Publication
Software - Practice and Experience
Paper

Tools and strategies for debugging distributed stream processing applications

View publication

Abstract

Distributed data stream processing applications are often characterized by data flow graphs consisting of a large number of built-in and user-defined operators connected via streams. These flow graphs are typically deployed on a large set of nodes. The data processing is carried out on-the-fly, as tuples arrive at possibly very high rates, with minimum latency.
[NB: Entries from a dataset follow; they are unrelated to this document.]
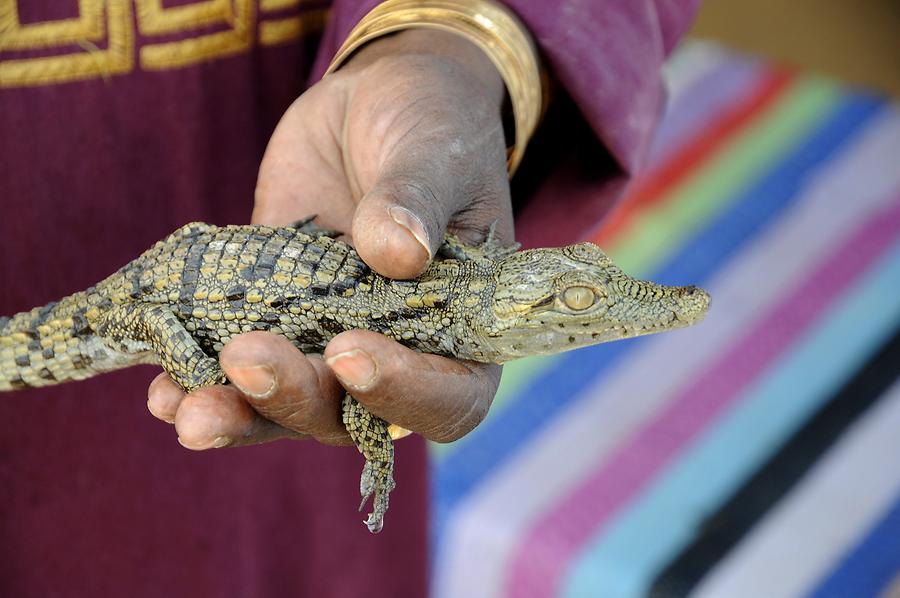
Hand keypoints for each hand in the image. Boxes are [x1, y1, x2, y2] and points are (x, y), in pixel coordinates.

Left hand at [147, 30, 511, 447]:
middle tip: (247, 358)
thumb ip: (417, 202)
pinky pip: (239, 367)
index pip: (449, 396)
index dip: (402, 392)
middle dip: (297, 397)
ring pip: (291, 405)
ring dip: (239, 413)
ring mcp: (330, 338)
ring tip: (183, 410)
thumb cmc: (430, 126)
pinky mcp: (274, 316)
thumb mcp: (435, 153)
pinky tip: (160, 389)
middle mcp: (398, 351)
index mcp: (460, 328)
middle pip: (353, 414)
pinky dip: (198, 382)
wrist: (373, 103)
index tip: (349, 352)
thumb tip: (395, 253)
It is well known that developing and debugging distributed, multithreaded, and asynchronous applications, such as stream processing applications, can be challenging. Thus, without domain-specific debugging support, developers struggle when debugging distributed applications. In this paper, we describe tools and language support to support debugging distributed stream processing applications. Our key insight is to view debugging of stream processing applications from four different, but related, perspectives. First, debugging the semantics of the application involves verifying the operatorlevel composition and inspecting the flows at the logical level. Second, debugging the user-defined operators involves traditional source-code debugging, but strongly tied to the stream-level interactions. Third, debugging the deployment details of the application require understanding the runtime physical layout and configuration of the application. Fourth, debugging the performance of the application requires inspecting various performance metrics (such as communication rates, CPU utilization, etc.) associated with streams, operators, and nodes in the system. In light of this characterization, we developed several tools such as a debugger-aware compiler and an associated stream debugger, composition and deployment visualizers, and performance visualizers, as well as language support, such as configuration knobs for logging and tracing, deployment configurations such as operator-to-process and process-to-node mappings, monitoring directives to inspect streams, and special sink adapters to intercept and dump streaming data to files and sockets, to name a few. We describe these tools in the context of Spade-a language for creating distributed stream processing applications, and System S-a distributed stream processing middleware under development at the IBM Watson Research Center. © 2009 by John Wiley & Sons, Ltd.